### Texto para leitura
Não consta que José Régio fosse homossexual no sentido mais amplo da palavra (não nos referimos aqui às teorias do género que, na altura, nem existiam nem se presumia que pudessem existir), mas é verdade que sempre manifestou uma grande abertura ao problema da homossexualidade. Foi ele o primeiro que, depois de Fernando Pessoa, assumiu, por escrito, a defesa da poesia (homossexual) de António Botto, no livro António Botto e o Amor. A sua obra está cheia de alusões à homossexualidade (veja-se, no livro Fado, o poema "Fado do amor sem nome") e a sua vida de escritor foi uma constante luta entre a virtude e a vício, entre a norma e a transgressão, entre o Bem e o Mal, entre Deus e o Diabo. Talvez, por isso, o seu último livro chama-se Confissão dum Homem Religioso (1971, publicação póstuma).

Não se pode inferir do acima dito que Régio fosse homossexual praticante, mas sendo celibatário toda a vida, frequentou sempre ambientes masculinos, desde os alunos do liceu (então havia rigorosa separação de sexos) às tertúlias de café e às amizades literárias, incluindo os jovens milicianos intelectuais que faziam o serviço militar em Portalegre (por exemplo, David Mourão-Ferreira e Eugénio Lisboa, o que não significa que fossem homossexuais): o seu convívio habitual foi essencialmente um convívio com homens. Se, no caso de Fernando Pessoa, um homossexual de espírito (ou monossexual, como o classifica Richard Zenith), há quase a certeza de que não tenha tido qualquer comércio carnal com homens ou mulheres, no caso de José Régio é mais arriscado afirmar-se que o autor de Poemas de Deus e do Diabo tenha sido casto a vida inteira.

### Material recolhido

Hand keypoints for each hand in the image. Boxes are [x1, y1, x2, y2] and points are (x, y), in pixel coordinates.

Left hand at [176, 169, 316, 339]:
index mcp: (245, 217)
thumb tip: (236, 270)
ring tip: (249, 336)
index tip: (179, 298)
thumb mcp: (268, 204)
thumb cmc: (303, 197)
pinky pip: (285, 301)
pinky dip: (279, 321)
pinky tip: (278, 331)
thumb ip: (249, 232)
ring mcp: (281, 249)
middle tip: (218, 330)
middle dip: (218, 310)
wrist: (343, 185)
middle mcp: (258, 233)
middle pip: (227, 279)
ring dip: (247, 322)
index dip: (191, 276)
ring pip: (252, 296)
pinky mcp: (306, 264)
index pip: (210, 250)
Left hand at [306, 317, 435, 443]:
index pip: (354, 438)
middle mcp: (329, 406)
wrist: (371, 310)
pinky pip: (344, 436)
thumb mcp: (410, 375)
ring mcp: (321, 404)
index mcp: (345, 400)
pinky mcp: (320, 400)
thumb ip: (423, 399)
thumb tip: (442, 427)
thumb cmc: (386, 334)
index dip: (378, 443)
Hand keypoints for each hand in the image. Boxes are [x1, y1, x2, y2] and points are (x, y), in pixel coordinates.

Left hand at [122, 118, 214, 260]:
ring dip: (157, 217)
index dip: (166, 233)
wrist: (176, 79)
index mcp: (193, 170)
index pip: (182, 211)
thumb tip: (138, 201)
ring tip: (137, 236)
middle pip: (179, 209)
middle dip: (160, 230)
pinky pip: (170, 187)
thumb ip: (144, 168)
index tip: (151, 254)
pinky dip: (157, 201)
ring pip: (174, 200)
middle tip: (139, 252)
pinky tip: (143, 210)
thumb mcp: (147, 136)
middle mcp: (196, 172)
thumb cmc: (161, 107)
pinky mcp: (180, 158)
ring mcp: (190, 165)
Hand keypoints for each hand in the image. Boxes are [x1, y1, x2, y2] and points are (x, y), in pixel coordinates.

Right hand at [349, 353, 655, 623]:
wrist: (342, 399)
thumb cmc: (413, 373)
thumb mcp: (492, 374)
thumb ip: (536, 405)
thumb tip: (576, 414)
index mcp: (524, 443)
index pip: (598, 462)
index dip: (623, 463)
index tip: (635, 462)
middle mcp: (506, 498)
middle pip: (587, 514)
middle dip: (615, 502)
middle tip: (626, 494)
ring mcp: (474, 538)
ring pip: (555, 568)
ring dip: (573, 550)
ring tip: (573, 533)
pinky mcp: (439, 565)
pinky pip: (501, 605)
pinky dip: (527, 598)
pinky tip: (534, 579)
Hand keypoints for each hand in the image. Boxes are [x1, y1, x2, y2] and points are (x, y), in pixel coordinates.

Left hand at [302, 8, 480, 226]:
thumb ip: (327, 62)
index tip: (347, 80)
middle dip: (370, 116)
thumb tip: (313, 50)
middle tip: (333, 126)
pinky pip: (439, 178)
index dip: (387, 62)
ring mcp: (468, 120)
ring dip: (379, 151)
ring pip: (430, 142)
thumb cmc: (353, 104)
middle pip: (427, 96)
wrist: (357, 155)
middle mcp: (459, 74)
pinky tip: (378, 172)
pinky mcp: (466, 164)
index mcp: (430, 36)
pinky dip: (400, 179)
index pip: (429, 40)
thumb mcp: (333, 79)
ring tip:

### Exercício 1
Pode reescrever o texto sobre José Régio de "Não consta que" a "(1971, publicação póstuma).", trocando "constante" por "permanente"?
### Exercício 2
Consegue prolongar o texto sobre José Régio a partir do ponto em que ele termina?
Para o que se pede, o material não é necessário.

### Área de resposta 1
Não consta que José Régio fosse homossexual no sentido mais amplo da palavra (não nos referimos aqui às teorias do género que, na altura, nem existiam nem se presumia que pudessem existir), mas é verdade que sempre manifestou uma grande abertura ao problema da homossexualidade. Foi ele o primeiro que, depois de Fernando Pessoa, assumiu, por escrito, a defesa da poesia (homossexual) de António Botto, no livro António Botto e o Amor. A sua obra está cheia de alusões à homossexualidade (veja-se, no livro Fado, o poema "Fado do amor sem nome") e a sua vida de escritor foi uma permanente luta entre a virtude e a vício, entre a norma e a transgressão, entre o Bem e o Mal, entre Deus e o Diabo. Talvez, por isso, o seu último livro chama-se Confissão dum Homem Religioso (1971, publicação póstuma).

### Área de resposta 2
O romance Jogo da Cabra Cega, que a Censura se apressou a retirar do mercado, é uma profunda introspecção do ser humano, e também uma incursão na psicologia das profundidades. Num livro que se alonga por mais de 400 páginas, demasiado extenso pois o autor, talvez para melhor clarificar as suas ideias, repete várias vezes, segundo um ou outro ângulo, as suas observações, a homossexualidade é embrulhada em várias roupagens estéticas e reclama-se da autoridade de vultos consagrados.

Em todo o livro é omnipresente o conflito entre o Bem e o Mal, e encontram-se muitos temas e expressões que Régio viria posteriormente a publicar nas suas obras. E, como na maioria dos seus poemas, há sempre vultos que se cosem às paredes nas noites obscuras, num jogo de sedução que apaixona o autor.

Eu, na Casa de José Régio, em Portalegre (1988)

Por curiosidade, transcreve-se esta passagem: «Sabe-se que a sociedade só aos vencidos chama tarados, loucos, anormais, criminosos: Só aos que se desleixam, e vestem mal, e esquecem o protocolo mundano, e evitam antigas relações, e se mostram com sujas companhias, e cometem crimes ridículos ou inábeis... em suma: só aos que não sabem salvaguardar as importantíssimas aparências. Não é esse o maior dos crimes - desprezar a sociedade a ponto de não guardar as aparências?» (pp. 375-6). Sábias palavras!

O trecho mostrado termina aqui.